INTERNATIONAL IMPROVISED MUSIC ARCHIVE - NINA POLASCHEGG (AUSTRIA, b.1972)
Nina Polaschegg (Austria, b.1972) is a musicologist, music journalist and improvising contrabassist.
Article: Interweavings.Towards a new view of the relation between composition and improvisation (2007)
Summary (Carl Bergstroem.Nielsen): In music history writing after 1950, two tendencies are usually attributed a paradigmatic role: on one hand, serialism and its counterreaction, and on the other hand aleatoric techiques and other strategies of opening up the work. "On one hand, these tendencies re-thought principal possibilities of the musical work in a radical way and appeared therefore necessary and revolutionary, but they have had no proper succession" (p.34). A view that sees them as the only ones suppresses or marginalizes the fact that they were only a part of the total picture of tendencies away from traditional concepts of music, musician and musical work. Improvisation played animportant role here, and there has been a continuous development ever since it was re-invented in the fifthies and sixties. For the first generation, improvisation was conceived of in terms of being a new discovery - be it in contrast to composition or as an extension of composition. The second generation views improvisation and composition as different aspects of one and the same music. This may also be named the second improvisation renaissance, of which improvising composers Richard Barrett, Wolfgang Mittlerer, Michael Maierhof, Karlheinz Essl and Bernhard Lang can be mentioned as representatives.

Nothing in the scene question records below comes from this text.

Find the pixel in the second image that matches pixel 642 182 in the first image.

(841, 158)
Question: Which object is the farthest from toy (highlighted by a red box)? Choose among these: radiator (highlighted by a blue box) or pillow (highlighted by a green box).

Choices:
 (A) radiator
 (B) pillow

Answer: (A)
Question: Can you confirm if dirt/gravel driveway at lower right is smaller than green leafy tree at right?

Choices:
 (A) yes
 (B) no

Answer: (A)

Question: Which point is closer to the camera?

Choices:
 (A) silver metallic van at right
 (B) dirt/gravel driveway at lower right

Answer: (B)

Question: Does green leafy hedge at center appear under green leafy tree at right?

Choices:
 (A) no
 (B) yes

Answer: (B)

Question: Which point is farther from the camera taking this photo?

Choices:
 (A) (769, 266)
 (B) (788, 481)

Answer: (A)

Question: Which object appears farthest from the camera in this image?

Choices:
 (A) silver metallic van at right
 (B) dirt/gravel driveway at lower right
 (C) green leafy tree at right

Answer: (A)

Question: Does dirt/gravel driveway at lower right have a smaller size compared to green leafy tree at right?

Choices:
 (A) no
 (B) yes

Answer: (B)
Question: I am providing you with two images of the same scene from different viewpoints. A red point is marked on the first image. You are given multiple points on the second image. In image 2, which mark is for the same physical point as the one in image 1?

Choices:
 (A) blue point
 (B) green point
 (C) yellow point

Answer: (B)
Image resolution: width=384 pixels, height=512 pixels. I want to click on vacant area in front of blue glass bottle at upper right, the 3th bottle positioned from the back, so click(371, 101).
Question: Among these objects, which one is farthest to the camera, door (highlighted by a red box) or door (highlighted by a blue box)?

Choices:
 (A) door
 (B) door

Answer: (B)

Various collective-like groupings were formed by composers of the first generation. At the same time, musicians from both new music and jazz genres strove towards re-inventing improvisation. Thus, such re-invention took place simultaneously in two cultures.
In order to understand characteristics of the second renaissance, one should know about the first one too, since the second generation took up ideas, models and strategies from the first one.
The article provides descriptions of the first generations groups Nuova Consonanza, Musica Elecctronica Viva and New Phonic Art which represented the 'new definition' of improvisation in relation to the 'canonic' new music. AMM represents an attempt of such new definition beyond both composed music and jazz. Cornelius Cardew appeared then as a special case, both utilizing improvisation as a composer and acting as an improvisor. In this way he was standing between two worlds and became an immediate forerunner of the second generation. His "Treatise" received special, detailed commenting here. Also Earle Brown, Barry Guy, Alexander von Schlippenbach, Anthony Braxton and Bob Ostertag have sections devoted to them.
There are also additional sections ("Er-improvisierte Komposition" and "Kompositionen/Konzepte für Improvisatoren" which discusses and details some ways in which composition is now accepted among improvisors and how composition and improvisation have been combined.